Önce toprağını, sonra emeğini, daha sonra da onurunu yabancıya satmakla gurur duyan bir garip kuşakla karşı karşıyayız. Bu kuşakların yetiştireceği diğer kuşakların da nasıl bir kuşak olacağını şimdiden kestirmek zor olmasa gerek.
Yasal değişiklikler ve bazı illerde yasaların bile önüne geçmiş durumda olan “valilik genelgeleri” bu yozlaşmayı ve devlet otoritesini birkaç milyon dolar kazanmak uğruna etkisiz hale getirirken, son üç-dört yıldır denetimsizlik ve yasal boşluklardan dolayı, Türk turizmi büyük bir güvenlik zafiyetiyle karşı karşıya bırakılıyor.
Turizm bölgesi ilan edilmiş olan ve yabancı ülkelerdeki turizm fuarlarında T.C. Kültür ve Turizm Bakanlığı tarafından tanıtımı yapılan bu bölgeler, uluslararası kanunlara göre T.C. Devleti’nin o bölgelere gelecek olan yabancı turistlere verdiği bir “teminat” olarak görülüyor.
Yani T.C. Kültür ve Turizm Bakanlığı’nın tanıtım kitapçıklarında adı geçen turizm bölgeleri artık, yabancı tur operatörleri tarafından tatil organizasyonuna dahil edilecek bölgeler olarak algılanıyor.
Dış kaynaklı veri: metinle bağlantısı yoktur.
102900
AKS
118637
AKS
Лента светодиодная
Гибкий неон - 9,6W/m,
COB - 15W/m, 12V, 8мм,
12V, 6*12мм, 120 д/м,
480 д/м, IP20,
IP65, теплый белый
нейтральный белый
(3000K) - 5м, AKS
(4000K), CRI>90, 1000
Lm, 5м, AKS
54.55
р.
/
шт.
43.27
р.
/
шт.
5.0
Tatile çıkan turistleri “seyahat sigortası” kapsamına alan sigorta firmaları da, yine gidilen yerin o ülke bakanlığı tarafından turizm alanları içinde olup olmadığına bakıyor.
Asıl sorun ondan sonra başlıyor, bugün sayıları on binleri aşan ve sahibi yabancılar olan “lüks villalar” birçok kayıtlı turizm işletmesinden daha çok para kazanıyor. Fakat işin garibi, hiçbir devlet kurumu çıkıp sen gayrimenkulü haftalık şu kadar paraya kiraya veriyorsun, gel bakayım şu kadar gelir vergisi ödeyeceksin demiyor.
Dalaman Kaymakamlığı’nın uygulamasında olduğu gibi, Dalaman Havaalanı’na D2 Belgesi olmayan hiçbir araç giremezken ve 5.700 YTL para cezasına çarptırılırken, yabancılar kendi özel araçlarıyla havaalanına gelip müşterilerini hiçbir sorgu suale uğramadan almakta ve tekrar getirip bırakmakta.
İşletme statüsünde bile olmayan bu “villalara” kimin geldiğini, ne amaçla geldiğini, nerelere gideceğini ne bilen ne de soran var. Ama işin daha vahimi, bütün bu göz yummaların ve yasal boşluk yaratmanın gerekçesi, “sakın yabancı ülkelerle ilişkilerimiz bozulmasın” diye düşünen Muğla Valiliği tarafından alt birimlere talimat olarak verilmiş.